#### [What you will do]
Could you copy out all the lines in the material below where the word "integratori" occurs?

#### [Material to process]
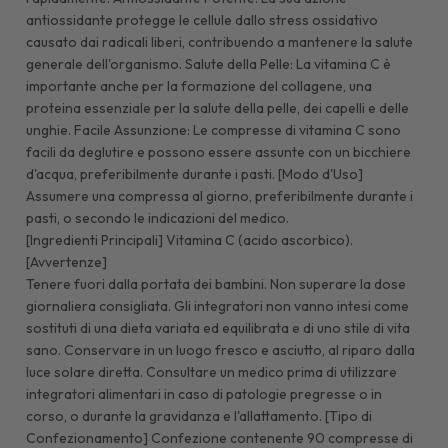
antiossidante protegge le cellule dallo stress ossidativo
causato dai radicali liberi, contribuendo a mantenere la salute
generale dell'organismo. Salute della Pelle: La vitamina C è
importante anche per la formazione del collagene, una
proteina essenziale per la salute della pelle, dei capelli e delle
unghie. Facile Assunzione: Le compresse di vitamina C sono
facili da deglutire e possono essere assunte con un bicchiere
d'acqua, preferibilmente durante i pasti. [Modo d'Uso]
Assumere una compressa al giorno, preferibilmente durante i
pasti, o secondo le indicazioni del medico.
[Ingredienti Principali] Vitamina C (acido ascorbico).
[Avvertenze]
Tenere fuori dalla portata dei bambini. Non superare la dose
giornaliera consigliata. Gli integratori non vanno intesi come
sostituti di una dieta variata ed equilibrata e di uno stile di vita
sano. Conservare in un luogo fresco e asciutto, al riparo dalla
luce solare diretta. Consultare un medico prima di utilizzare
integratori alimentari in caso di patologie pregresse o in
corso, o durante la gravidanza e l'allattamento. [Tipo di
Confezionamento] Confezione contenente 90 compresse di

#### [Answer space]
giornaliera consigliata. Gli integratori non vanno intesi come
integratori alimentari in caso di patologie pregresse o in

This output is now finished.